Das war ja klar. Gefrühstückt, aufgeräumt, alles soll sich ein bisschen Sonntagmorgenlangweilig anfühlen und dann verirrt sich ein Stückchen Zahnpasta auf den dunkelblauen Pulli. Jetzt kann ich wieder warten, bis die ersten konzentrierten und dann hoffentlich auch inspirierten Momente eintreffen. Bis dahin ärgere ich mich erst mal über den Zahnpastafleck. Sobald ich den Kopf auch nur leicht senke, taucht am unteren Rand des Sichtfeldes verschwommen der weiße Fleck auf. Und dann wandert der Blick wie automatisch auf die weiße Fläche und fokussiert sich darauf. Da könnte ich mir gleich ein großes Schild auf den Schreibtisch stellen. Aufschrift: Denken sie jetzt nicht an den prominenten, sehr gut sichtbaren Zahnpastaflecken auf dem Pulli.
Außerdem bin ich etwas müde und gähne vor mich hin. Dabei sollte ich stundenmäßig genug geschlafen haben. Und der Mokkka/Espresso aus der Kanne wirkt heute auch nicht so belebend herzkaspernd wie üblich. Dabei habe ich heute noch ein paar Zeilen vor mir. Habe ich mich gestern, beim Malen mit Ölfarben kreativ so verausgabt, dass heute eine Nachkreativitätshänger folgt?
Mein Blick fällt wieder auf den befleckten Pulli. Wobei, ist das ein Pulli oder eher ein Sweater? Ich gehöre zu den Menschen, die hin und wieder unter Pseudonym oder anonym kompetent über Mode und Klamotten schreiben, eigentlich aber bereits an der Frage Pulli oder Sweater?, scheitern. Oder solche Fragen einfach nicht für relevant genug für eine Antwort halten. Aber es ist beruhigend, dass das im Alltag keine Rolle spielt. Das ist wie bei den unzähligen Mode/Lifestyle/Fashionblogs. Da tragen, angeblich sehr stylische, junge Menschen lächelnd Kleidung aus dem Second Hand Laden auf, lächeln dazu ganz viel mit ihren stark geschminkten Lippen oder präsentieren handgedrechselte Tattoos und die auch hippe Fangemeinde freut sich ein Like in die Tastatur.
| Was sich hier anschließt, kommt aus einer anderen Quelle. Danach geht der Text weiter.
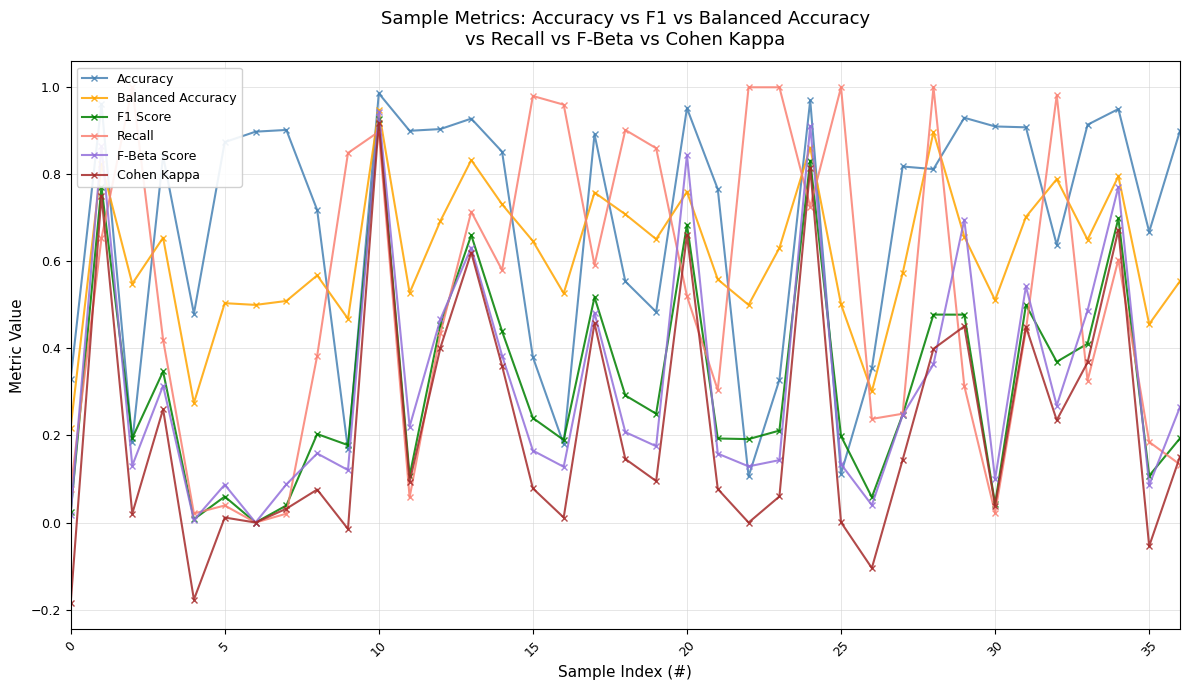

Which series has the widest spread of values?

Cohen Kappa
Übrigens ist Sweater die Abkürzung von Sweatshirt, also Schweißshirt. Wenn sie bei C&A fragen, wo denn hier die Schweißshirts ausliegen, werden zumindest die jüngeren Einzelhandelskaufleute/-Innen und die Aushilfsmodefachverkäuferinnen sparsam gucken. Wie regelmäßige Leser wissen, bin ich nur selten in Sachen Kleidungskauf unterwegs und dann auch nur mit kompetenter Begleitung.
Es gibt auch positives zu berichten: Was das schreiben heute begünstigt, ist die aktuelle Wetterentwicklung. Gestern war ja gefühlt ein Herbsttag. Kühlere Temperaturen verhindern ein Festschwitzen am Schreibtisch und begünstigen gleichzeitig den kreativen Fluss vom Gehirn über die Hände in die Tastatur. Heute Morgen scheint die Sonne wieder durchdringend auf meinen Schreibtisch. Ich werde geblendet, muss die Jalousie runterziehen und sitze folglich jetzt entweder im Dreivierteldunkeln (wenn sich eine Wolke vor die Sonne schiebt) oder im jalousieentschärften Sonnenschein.
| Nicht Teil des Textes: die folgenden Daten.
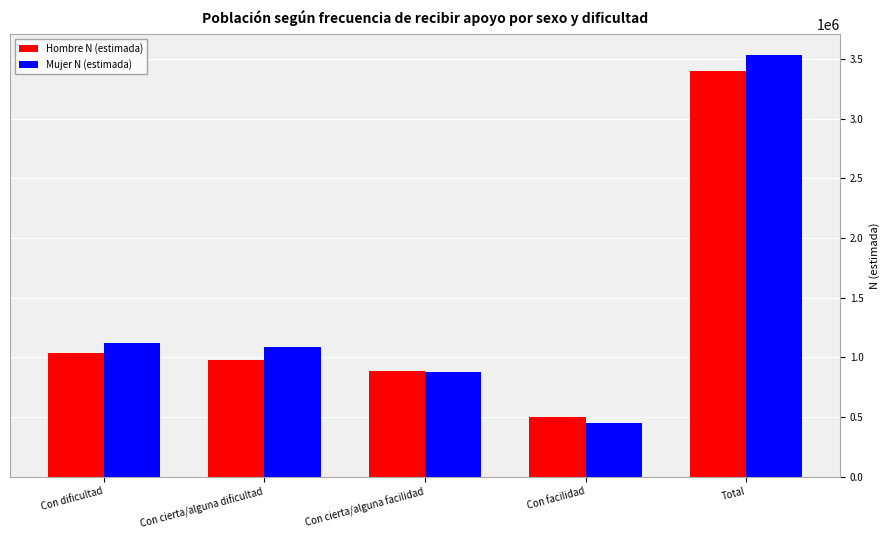

Where does the Mujer N (estimada) series first go above 1090152?

Con dificultad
Es folgt der Lesetipp für Feingeister: Gestern habe ich mit Begeisterung in einem sehr schönen Buch geschmökert. Es heißt Coolness. Über Miles Davis. Schön ist das Buch, weil die verwandte Schriftart, sie heißt Stempel Garamond, der Aufbau des Textes, die Kapitel heißen z.B. Cool sein, Abweisen, Reden usw., wirklich sehr gelungen sind. Der Text ist unterhaltsam und erzählt anekdotenartig aus Miles Davis Leben. Keine wirkliche Biographie, kein Must read, aber unterhaltsam auf sehr schöne Art. Ich habe mir dazu passend die wunderbare Kind of Blue angehört. Und wie jedes Mal, bei jedem zuhören entdecke ich neue Details in den Arrangements. Kind of Blue, diese Beschreibung trifft auch gut auf ein gewisses Kleidungsstück zu. Welches ich gleich ausziehen werde.